- Born: January 24, 1931 Rockford, Illinois, U.S.
- Died: August 4, 2016 (aged 85) Milwaukee, Wisconsin, U.S.
- Education: University of Wisconsin–Madison (B.A., M.B.A.)
- Occupations: CEO businessman chartered financial analyst
- Employer(s): Nicholas Company, Inc.
- Known for: All-American guard for the Wisconsin Badgers (1949–1952)

= Albert Nicholas (CEO) =

American businessman (1931–2016)

Albert O. "Ab" Nicholas (January 24, 1931 – August 4, 2016) was the chairman, CEO, and portfolio manager of Nicholas Company, Inc. founded in 1967 and based in Milwaukee, Wisconsin. In April 2010, he was one of four inducted into the Wisconsin Business Hall of Fame. According to Bloomberg Markets in 2015, "The Nicholas Fund, which he has run since 1969, has topped the Standard & Poor's 500 Index by an average of 2 percentage points a year for the past 40 years and [beat] it every year since 2008 [through 2014].

==Education==
Born on January 24, 1931, in Rockford, Illinois, Nicholas earned a Bachelor's in Economics at the University of Wisconsin–Madison and played guard for the Badgers men's basketball team. He spent two years in the military prior to returning for an M.B.A. in Finance and Investments.

==Early career==
Nicholas began his career at the Northwestern National Insurance Company, where he worked as an investment analyst. He moved on to Marshall and Ilsley Bank before co-founding Nicholas Company.

==Affiliations==
He was a member of the Milwaukee Investment Analysts Society, and a Chartered Financial Analyst.

==Charitable work==
In March 2015, the Boys & Girls Clubs of Greater Milwaukee announced "that it has received a $2 million donation from longtime donor and trustee Albert "Ab" Nicholas to fund and develop a recreational basketball league within its clubs." Together with his brothers, William and Daniel, he donated $2,150,000 in 2006 toward a conservatory project in his hometown, Rockford, Ill. The project is now named the Nicholas Conservatory & Gardens, in honor of their parents, William and Ruby Nicholas.

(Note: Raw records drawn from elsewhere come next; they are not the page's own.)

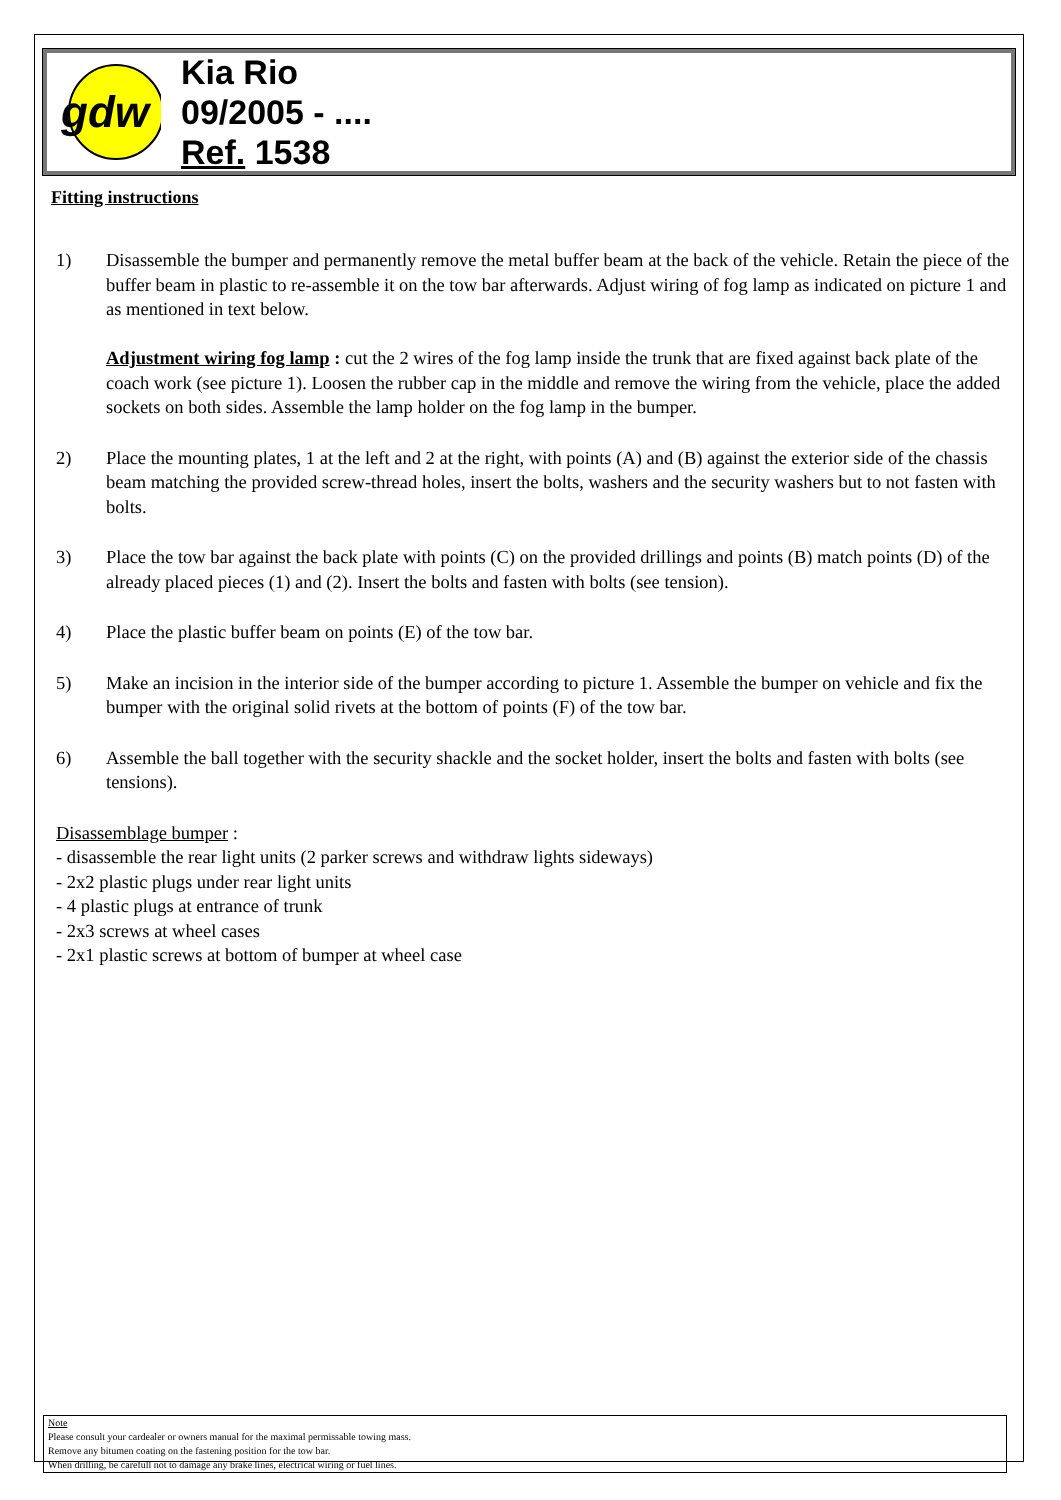gdw
Kia Rio
09/2005 - ....
Ref. 1538
Fitting instructions
1) Disassemble the bumper and permanently remove the metal buffer beam at the back of the vehicle. Retain the piece of the buffer beam in plastic to re-assemble it on the tow bar afterwards. Adjust wiring of fog lamp as indicated on picture 1 and as mentioned in text below.
Adjustment wiring fog lamp : cut the 2 wires of the fog lamp inside the trunk that are fixed against back plate of the coach work (see picture 1). Loosen the rubber cap in the middle and remove the wiring from the vehicle, place the added sockets on both sides. Assemble the lamp holder on the fog lamp in the bumper.
2) Place the mounting plates, 1 at the left and 2 at the right, with points (A) and (B) against the exterior side of the chassis beam matching the provided screw-thread holes, insert the bolts, washers and the security washers but to not fasten with bolts.
3) Place the tow bar against the back plate with points (C) on the provided drillings and points (B) match points (D) of the already placed pieces (1) and (2). Insert the bolts and fasten with bolts (see tension).
4) Place the plastic buffer beam on points (E) of the tow bar.
5) Make an incision in the interior side of the bumper according to picture 1. Assemble the bumper on vehicle and fix the bumper with the original solid rivets at the bottom of points (F) of the tow bar.
6) Assemble the ball together with the security shackle and the socket holder, insert the bolts and fasten with bolts (see tensions).
Disassemblage bumper :
- disassemble the rear light units (2 parker screws and withdraw lights sideways)
- 2x2 plastic plugs under rear light units
- 4 plastic plugs at entrance of trunk
- 2x3 screws at wheel cases
- 2x1 plastic screws at bottom of bumper at wheel case
Note
Please consult your cardealer or owners manual for the maximal permissable towing mass.
Remove any bitumen coating on the fastening position for the tow bar.
When drilling, be carefull not to damage any brake lines, electrical wiring or fuel lines.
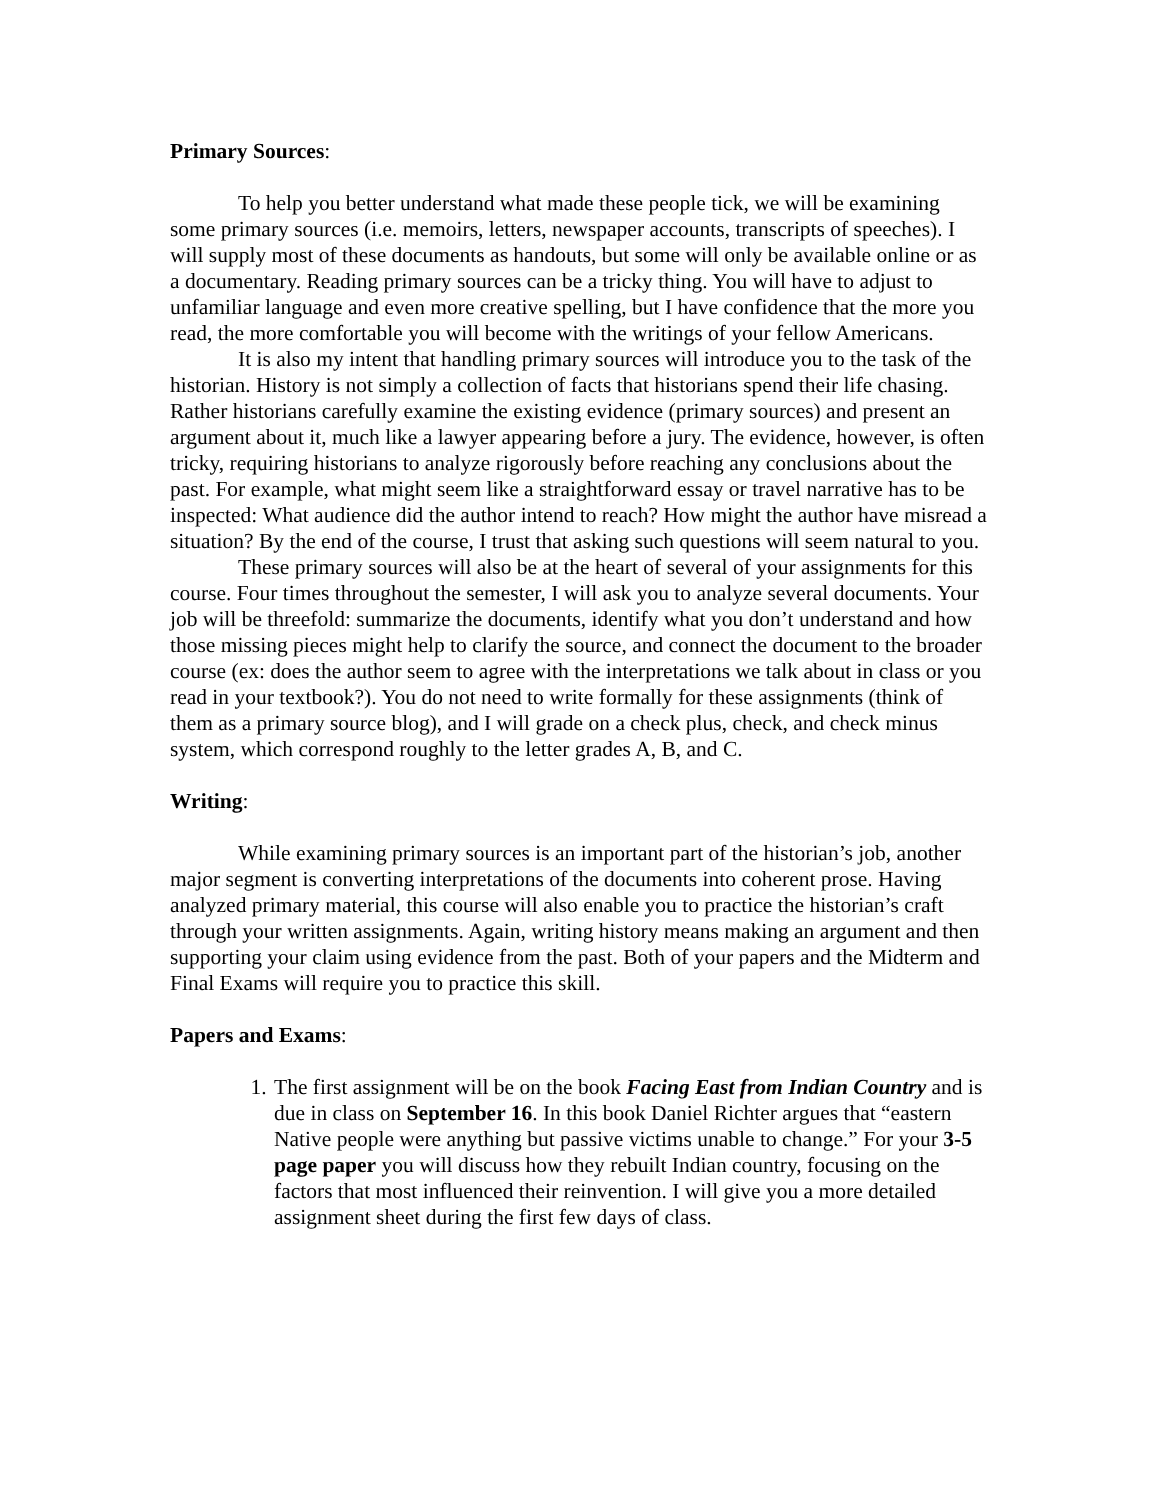Primary Sources:
To help you better understand what made these people tick, we will be examining some primary sources (i.e. memoirs, letters, newspaper accounts, transcripts of speeches). I will supply most of these documents as handouts, but some will only be available online or as a documentary. Reading primary sources can be a tricky thing. You will have to adjust to unfamiliar language and even more creative spelling, but I have confidence that the more you read, the more comfortable you will become with the writings of your fellow Americans.
It is also my intent that handling primary sources will introduce you to the task of the historian. History is not simply a collection of facts that historians spend their life chasing. Rather historians carefully examine the existing evidence (primary sources) and present an argument about it, much like a lawyer appearing before a jury. The evidence, however, is often tricky, requiring historians to analyze rigorously before reaching any conclusions about the past. For example, what might seem like a straightforward essay or travel narrative has to be inspected: What audience did the author intend to reach? How might the author have misread a situation? By the end of the course, I trust that asking such questions will seem natural to you.
These primary sources will also be at the heart of several of your assignments for this course. Four times throughout the semester, I will ask you to analyze several documents. Your job will be threefold: summarize the documents, identify what you don’t understand and how those missing pieces might help to clarify the source, and connect the document to the broader course (ex: does the author seem to agree with the interpretations we talk about in class or you read in your textbook?). You do not need to write formally for these assignments (think of them as a primary source blog), and I will grade on a check plus, check, and check minus system, which correspond roughly to the letter grades A, B, and C.
Writing:
While examining primary sources is an important part of the historian’s job, another major segment is converting interpretations of the documents into coherent prose. Having analyzed primary material, this course will also enable you to practice the historian’s craft through your written assignments. Again, writing history means making an argument and then supporting your claim using evidence from the past. Both of your papers and the Midterm and Final Exams will require you to practice this skill.
Papers and Exams:
1. The first assignment will be on the book Facing East from Indian Country and is due in class on September 16. In this book Daniel Richter argues that “eastern Native people were anything but passive victims unable to change.” For your 3-5 page paper you will discuss how they rebuilt Indian country, focusing on the factors that most influenced their reinvention. I will give you a more detailed assignment sheet during the first few days of class.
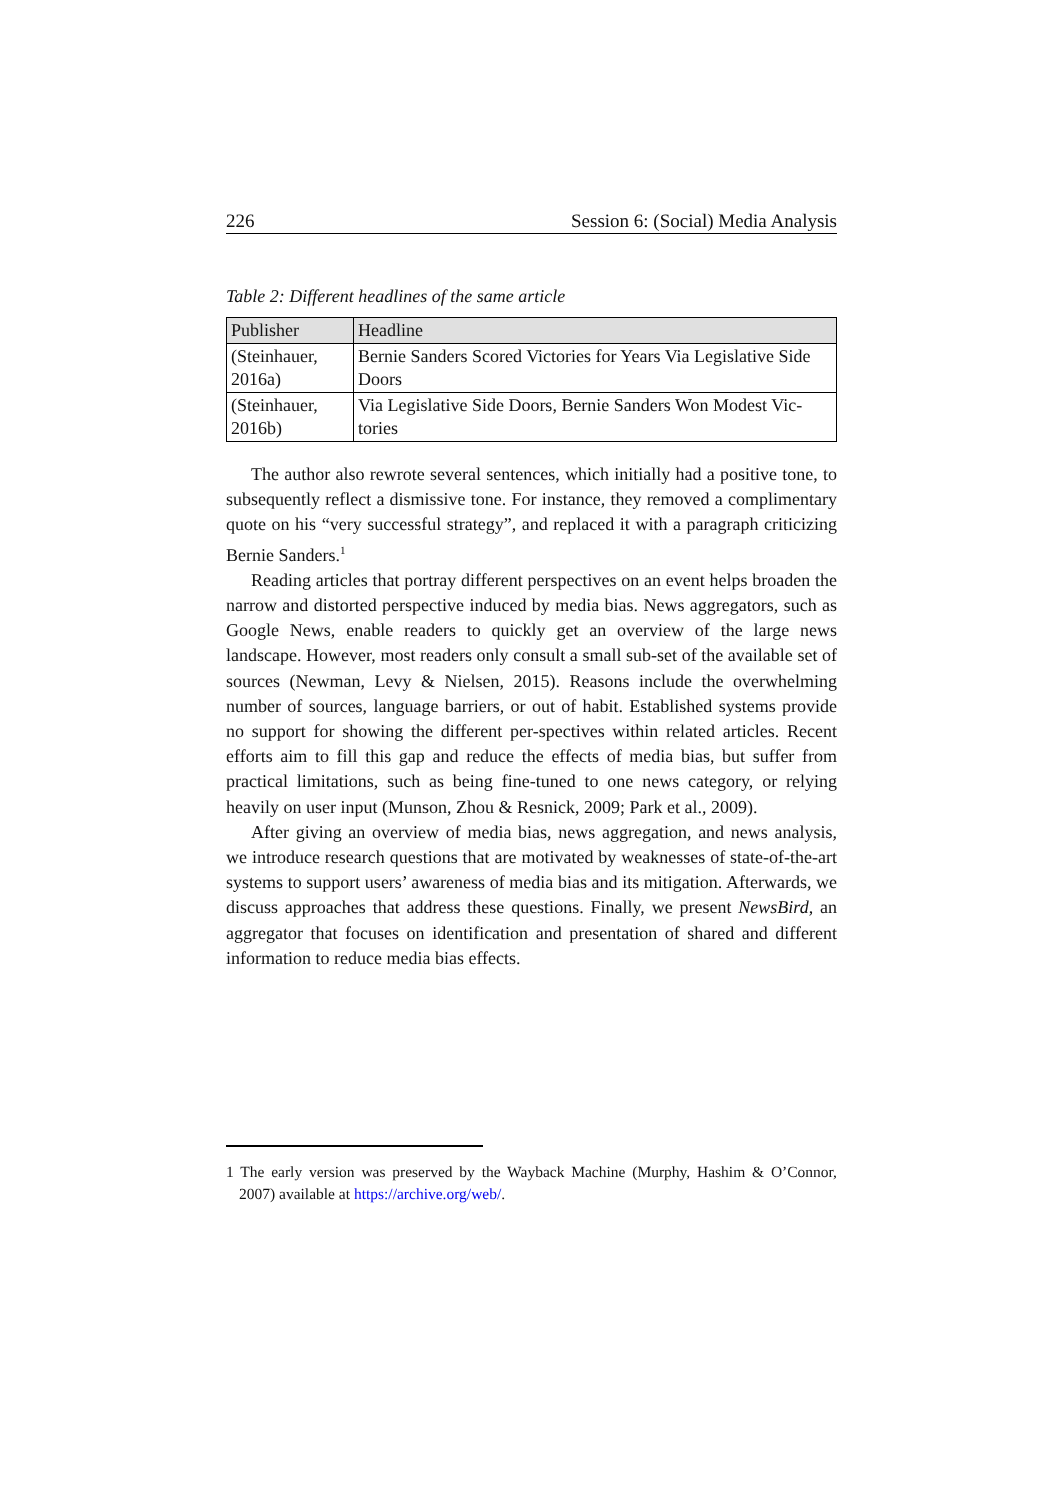226 Session 6: (Social) Media Analysis
Table 2: Different headlines of the same article
| Publisher | Headline |
| --- | --- |
| (Steinhauer, 2016a) | Bernie Sanders Scored Victories for Years Via Legislative Side Doors |
| (Steinhauer, 2016b) | Via Legislative Side Doors, Bernie Sanders Won Modest Vic-tories |
The author also rewrote several sentences, which initially had a positive tone, to subsequently reflect a dismissive tone. For instance, they removed a complimentary quote on his “very successful strategy”, and replaced it with a paragraph criticizing Bernie Sanders.<sup>1</sup>
Reading articles that portray different perspectives on an event helps broaden the narrow and distorted perspective induced by media bias. News aggregators, such as Google News, enable readers to quickly get an overview of the large news landscape. However, most readers only consult a small sub-set of the available set of sources (Newman, Levy & Nielsen, 2015). Reasons include the overwhelming number of sources, language barriers, or out of habit. Established systems provide no support for showing the different per-spectives within related articles. Recent efforts aim to fill this gap and reduce the effects of media bias, but suffer from practical limitations, such as being fine-tuned to one news category, or relying heavily on user input (Munson, Zhou & Resnick, 2009; Park et al., 2009).
After giving an overview of media bias, news aggregation, and news analysis, we introduce research questions that are motivated by weaknesses of state-of-the-art systems to support users’ awareness of media bias and its mitigation. Afterwards, we discuss approaches that address these questions. Finally, we present NewsBird, an aggregator that focuses on identification and presentation of shared and different information to reduce media bias effects.
1 The early version was preserved by the Wayback Machine (Murphy, Hashim & O’Connor, 2007) available at https://archive.org/web/.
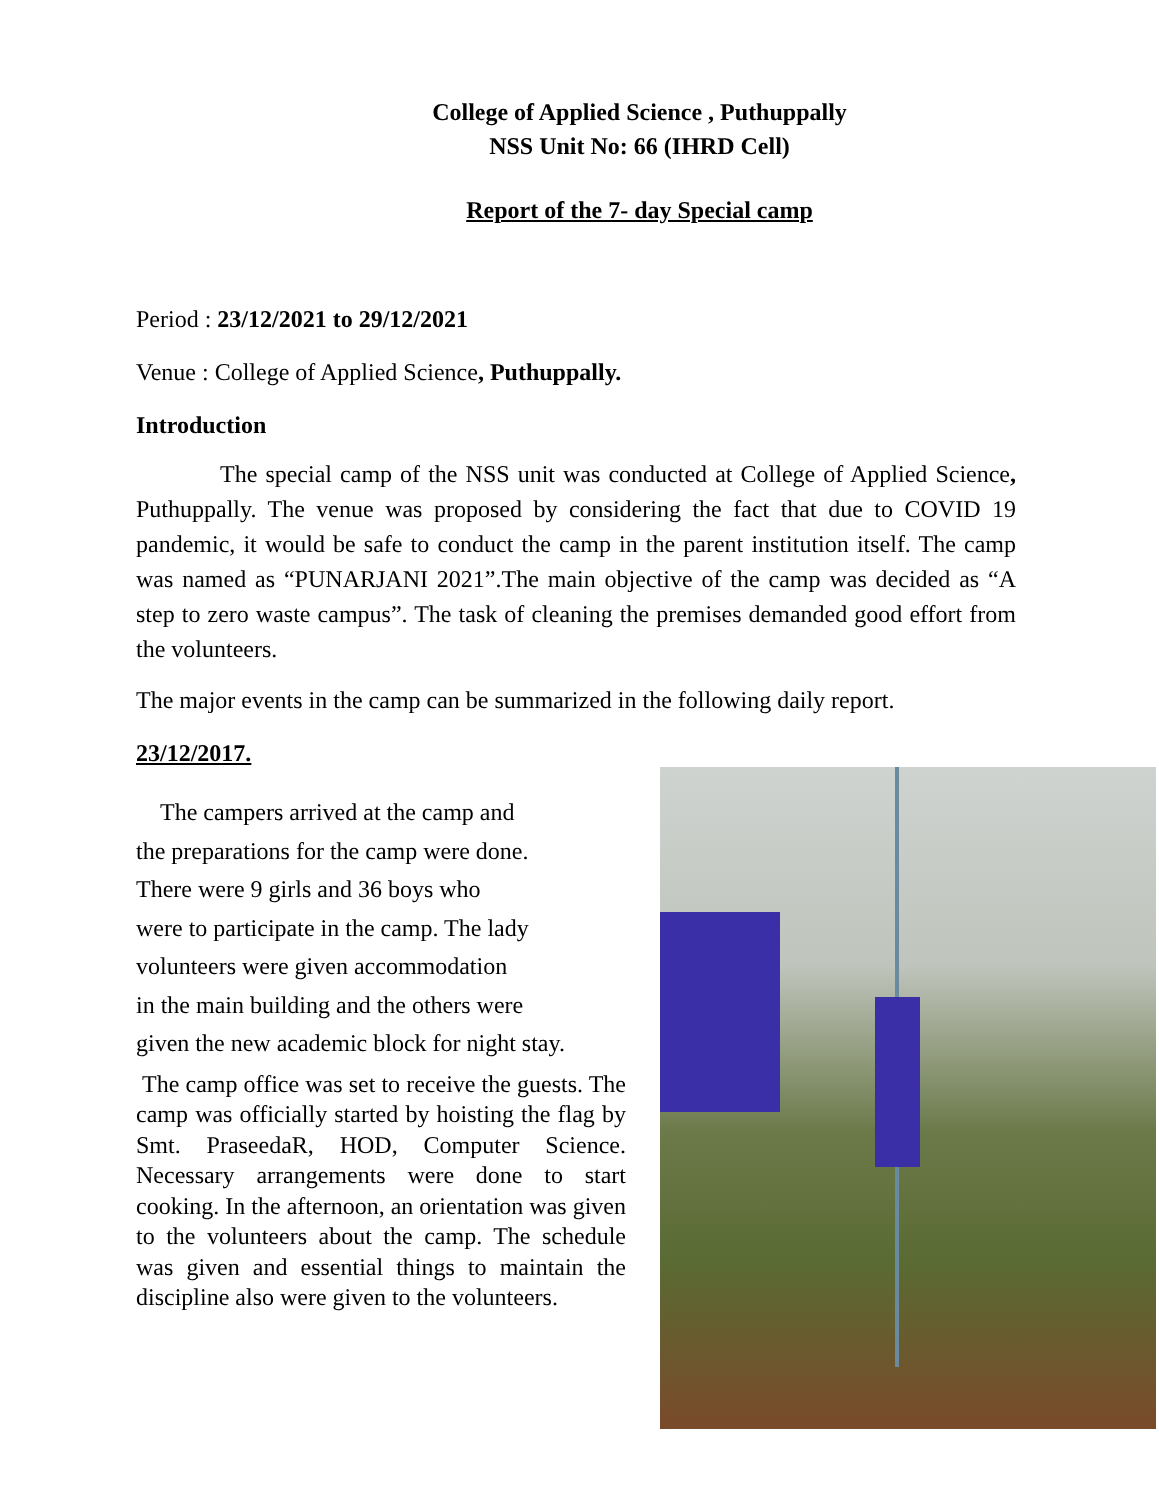College of Applied Science , Puthuppally
NSS Unit No: 66 (IHRD Cell)
Report of the 7- day Special camp
Period : 23/12/2021 to 29/12/2021
Venue : College of Applied Science, Puthuppally.
Introduction
The special camp of the NSS unit was conducted at College of Applied Science, Puthuppally. The venue was proposed by considering the fact that due to COVID 19 pandemic, it would be safe to conduct the camp in the parent institution itself. The camp was named as “PUNARJANI 2021”.The main objective of the camp was decided as “A step to zero waste campus”. The task of cleaning the premises demanded good effort from the volunteers.
The major events in the camp can be summarized in the following daily report.
23/12/2017.
The campers arrived at the camp and
the preparations for the camp were done.
There were 9 girls and 36 boys who
were to participate in the camp. The lady
volunteers were given accommodation
in the main building and the others were
given the new academic block for night stay.
The camp office was set to receive the guests. The camp was officially started by hoisting the flag by Smt. PraseedaR, HOD, Computer Science. Necessary arrangements were done to start cooking. In the afternoon, an orientation was given to the volunteers about the camp. The schedule was given and essential things to maintain the discipline also were given to the volunteers.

He also made significant contributions to the Milwaukee War Memorial Center as well as the University of Wisconsin. The donation of $50 million was made "to inspire other donors to create undergraduate and athletic scholarships and graduate fellowships for UW-Madison students. The gift will match, on a dollar-for-dollar basis, other donations made to support scholarship programs. The UW Foundation describes the Nicholas' donation as'the second-largest household gift in the university's history.'", Another contribution to the school endowed a deanship for the University of Wisconsin-Madison Business School which had previously been paid with university funds.

Nicholas died on August 4, 2016, at the age of 85. On January 12, 2017, the UW athletic department announced that the Kohl Center basketball floor would be renamed the "Ab Nicholas Court" in his honor with the start of the 2017–18 season.